Если несколько напрячься, то комментарии падакователя Кэвенега станут совсем прозрачными для понимания.
А теперь ответьте на следующий вопрос: что же помогло вам извлечь из текста, где вы поняли не все слова, такую существенную порцию смысла? Думаю, что вы согласитесь со мной, что это прежде всего способность анализировать грамматические значения, т. е. те значения, которые в русском языке выражаются обязательно.
Русский глагол в личной форме обязательно указывает на лицо и число, а если он стоит в прошедшем времени — то у него есть показатель, позволяющий определить еще и род; инфинитив глагола также маркирован.
Ясно, например, что обвинить — это глагол в инфинитиве, а обвичивает — тот же глагол в форме настоящего времени и притом несовершенного вида; обвичиватъ серподины — это сочетание глагол + прямое дополнение, причем дополнение выражено существительным во множественном числе. И так далее.
Значит, если вы хорошо знаете грамматику и понимаете примерно 70–75% словоупотреблений, ваши шансы понять в тексте главное весьма значительны. Вопрос в том, какие слова относятся к самым частым.
Если сделать следующий шаг, то этот же вопрос прозвучит так: что гарантирует нам, что слова, которые выше объявлены частыми, употребительны не только в одних каких–то текстах, но употребительны в среднем, более или менее в любом тексте "общего характера" — не в учебнике по геометрии, а в газете, журнале или детективном романе?

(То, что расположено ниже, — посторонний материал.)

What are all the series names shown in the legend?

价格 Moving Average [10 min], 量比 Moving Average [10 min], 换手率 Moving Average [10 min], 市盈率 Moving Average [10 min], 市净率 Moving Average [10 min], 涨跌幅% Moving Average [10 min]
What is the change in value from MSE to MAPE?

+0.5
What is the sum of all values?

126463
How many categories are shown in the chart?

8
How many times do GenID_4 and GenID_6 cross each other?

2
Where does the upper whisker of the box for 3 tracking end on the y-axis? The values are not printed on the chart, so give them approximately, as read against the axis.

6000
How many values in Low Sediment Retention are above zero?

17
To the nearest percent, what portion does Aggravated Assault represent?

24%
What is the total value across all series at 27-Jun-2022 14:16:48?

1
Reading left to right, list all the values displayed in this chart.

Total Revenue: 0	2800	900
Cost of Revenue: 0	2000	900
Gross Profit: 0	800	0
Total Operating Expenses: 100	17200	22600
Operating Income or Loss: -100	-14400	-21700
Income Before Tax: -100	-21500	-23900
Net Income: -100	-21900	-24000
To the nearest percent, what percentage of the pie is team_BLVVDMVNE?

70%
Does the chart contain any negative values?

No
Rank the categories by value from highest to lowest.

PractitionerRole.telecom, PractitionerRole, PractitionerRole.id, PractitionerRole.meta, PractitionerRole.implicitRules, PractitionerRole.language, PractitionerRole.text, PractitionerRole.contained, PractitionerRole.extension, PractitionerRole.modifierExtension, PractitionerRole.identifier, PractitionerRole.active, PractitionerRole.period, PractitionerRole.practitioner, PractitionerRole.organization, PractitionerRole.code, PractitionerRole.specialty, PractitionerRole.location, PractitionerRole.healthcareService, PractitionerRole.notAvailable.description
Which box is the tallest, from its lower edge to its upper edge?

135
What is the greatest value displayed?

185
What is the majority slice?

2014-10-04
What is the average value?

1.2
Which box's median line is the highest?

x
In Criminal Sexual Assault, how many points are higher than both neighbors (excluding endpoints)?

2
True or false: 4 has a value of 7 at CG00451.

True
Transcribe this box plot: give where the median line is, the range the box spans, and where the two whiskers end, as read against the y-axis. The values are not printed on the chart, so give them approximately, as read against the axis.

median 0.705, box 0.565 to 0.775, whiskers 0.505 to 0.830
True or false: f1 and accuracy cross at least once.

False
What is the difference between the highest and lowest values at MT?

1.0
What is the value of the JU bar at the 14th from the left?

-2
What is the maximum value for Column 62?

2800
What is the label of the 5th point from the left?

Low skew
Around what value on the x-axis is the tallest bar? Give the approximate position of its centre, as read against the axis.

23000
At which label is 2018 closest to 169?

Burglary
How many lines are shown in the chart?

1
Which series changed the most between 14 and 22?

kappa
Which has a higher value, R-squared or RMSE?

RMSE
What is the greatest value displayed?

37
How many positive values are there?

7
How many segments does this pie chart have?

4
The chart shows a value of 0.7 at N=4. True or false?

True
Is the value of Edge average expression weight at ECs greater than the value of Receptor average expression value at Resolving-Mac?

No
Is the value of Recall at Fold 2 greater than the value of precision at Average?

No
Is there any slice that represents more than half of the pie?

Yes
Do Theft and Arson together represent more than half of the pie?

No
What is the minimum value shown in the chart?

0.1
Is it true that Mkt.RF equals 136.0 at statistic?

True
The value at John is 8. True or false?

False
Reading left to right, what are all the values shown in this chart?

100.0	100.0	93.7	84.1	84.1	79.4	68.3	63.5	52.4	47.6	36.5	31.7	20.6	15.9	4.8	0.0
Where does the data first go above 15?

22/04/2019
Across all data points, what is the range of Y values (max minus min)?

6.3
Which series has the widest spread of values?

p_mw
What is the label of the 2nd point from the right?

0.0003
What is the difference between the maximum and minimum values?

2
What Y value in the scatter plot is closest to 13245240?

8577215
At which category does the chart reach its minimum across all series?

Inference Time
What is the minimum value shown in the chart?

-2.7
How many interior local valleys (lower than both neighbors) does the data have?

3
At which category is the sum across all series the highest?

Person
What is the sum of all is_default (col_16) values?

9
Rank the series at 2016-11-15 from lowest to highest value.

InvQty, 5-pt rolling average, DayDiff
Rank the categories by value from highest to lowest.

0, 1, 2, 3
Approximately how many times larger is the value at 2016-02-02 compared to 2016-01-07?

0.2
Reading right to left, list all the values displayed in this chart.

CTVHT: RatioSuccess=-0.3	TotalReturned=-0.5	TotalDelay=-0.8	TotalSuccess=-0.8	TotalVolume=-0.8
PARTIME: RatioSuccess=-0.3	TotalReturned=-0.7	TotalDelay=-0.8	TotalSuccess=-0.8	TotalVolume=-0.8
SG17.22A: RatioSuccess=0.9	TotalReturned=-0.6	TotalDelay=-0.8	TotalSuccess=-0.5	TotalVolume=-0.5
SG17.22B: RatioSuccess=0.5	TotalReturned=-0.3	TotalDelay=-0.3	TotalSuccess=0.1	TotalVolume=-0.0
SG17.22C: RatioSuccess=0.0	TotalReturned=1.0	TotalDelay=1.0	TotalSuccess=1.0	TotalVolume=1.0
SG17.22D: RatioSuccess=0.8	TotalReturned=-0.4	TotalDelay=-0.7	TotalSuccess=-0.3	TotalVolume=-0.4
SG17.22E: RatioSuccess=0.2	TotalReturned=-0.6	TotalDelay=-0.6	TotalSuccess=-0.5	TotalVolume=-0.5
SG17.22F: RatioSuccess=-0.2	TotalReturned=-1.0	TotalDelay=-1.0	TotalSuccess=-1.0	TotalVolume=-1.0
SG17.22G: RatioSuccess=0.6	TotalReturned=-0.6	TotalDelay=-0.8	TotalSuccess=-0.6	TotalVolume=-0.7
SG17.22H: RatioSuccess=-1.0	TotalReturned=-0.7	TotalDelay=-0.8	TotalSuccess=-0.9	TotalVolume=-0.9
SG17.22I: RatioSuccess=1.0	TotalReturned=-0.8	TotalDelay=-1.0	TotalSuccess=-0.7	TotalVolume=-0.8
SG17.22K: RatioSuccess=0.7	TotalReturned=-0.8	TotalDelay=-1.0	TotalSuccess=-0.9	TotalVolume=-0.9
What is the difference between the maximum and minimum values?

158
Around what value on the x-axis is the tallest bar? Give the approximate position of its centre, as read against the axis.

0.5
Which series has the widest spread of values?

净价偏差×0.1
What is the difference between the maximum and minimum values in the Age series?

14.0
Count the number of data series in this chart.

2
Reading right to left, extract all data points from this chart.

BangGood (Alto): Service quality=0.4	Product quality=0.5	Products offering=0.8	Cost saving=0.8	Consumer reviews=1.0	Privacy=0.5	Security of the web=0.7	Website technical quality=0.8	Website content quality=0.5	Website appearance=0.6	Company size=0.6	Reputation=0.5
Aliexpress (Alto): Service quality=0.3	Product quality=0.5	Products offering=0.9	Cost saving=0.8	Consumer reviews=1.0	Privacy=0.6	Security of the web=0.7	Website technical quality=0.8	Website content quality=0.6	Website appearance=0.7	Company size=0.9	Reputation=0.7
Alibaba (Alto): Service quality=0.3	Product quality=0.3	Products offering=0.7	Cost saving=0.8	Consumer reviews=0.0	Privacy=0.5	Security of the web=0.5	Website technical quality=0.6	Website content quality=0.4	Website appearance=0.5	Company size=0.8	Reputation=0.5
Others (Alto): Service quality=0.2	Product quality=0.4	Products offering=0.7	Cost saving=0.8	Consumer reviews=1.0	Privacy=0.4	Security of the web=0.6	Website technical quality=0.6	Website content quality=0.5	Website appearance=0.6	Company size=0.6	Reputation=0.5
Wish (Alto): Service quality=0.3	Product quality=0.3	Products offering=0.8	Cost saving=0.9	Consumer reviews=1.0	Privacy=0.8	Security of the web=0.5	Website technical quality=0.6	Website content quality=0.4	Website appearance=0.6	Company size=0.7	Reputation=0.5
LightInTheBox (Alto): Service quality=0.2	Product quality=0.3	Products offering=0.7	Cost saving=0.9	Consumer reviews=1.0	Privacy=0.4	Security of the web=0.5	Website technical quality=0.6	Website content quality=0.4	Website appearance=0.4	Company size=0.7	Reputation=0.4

Конструируя текст "Случай с Оливером", мы "объявили" частыми слова, которые считаются таковыми согласно частотному словарю Штейнфельдт. Не входя в детали, добавим, что при определенных недостатках этот словарь относительно надежен в определении наиболее частых слов в текстах, которые еще не так давно читали в начальной школе.
Психолингвистика не занимается составлением частотных словарей, она ими пользуется. Но вопрос о том, как узнать, какие слова — частые, а какие — нет, может быть решен не только путем обращения к частотному словарю, основанному на анализе письменных текстов или записей устной речи. И вот здесь мы обращаемся к очень любопытной проблеме — проблеме наших знаний о языке, в частности знаний о степени употребительности тех или иных элементов речи.
Об этом мы будем говорить в следующей главе.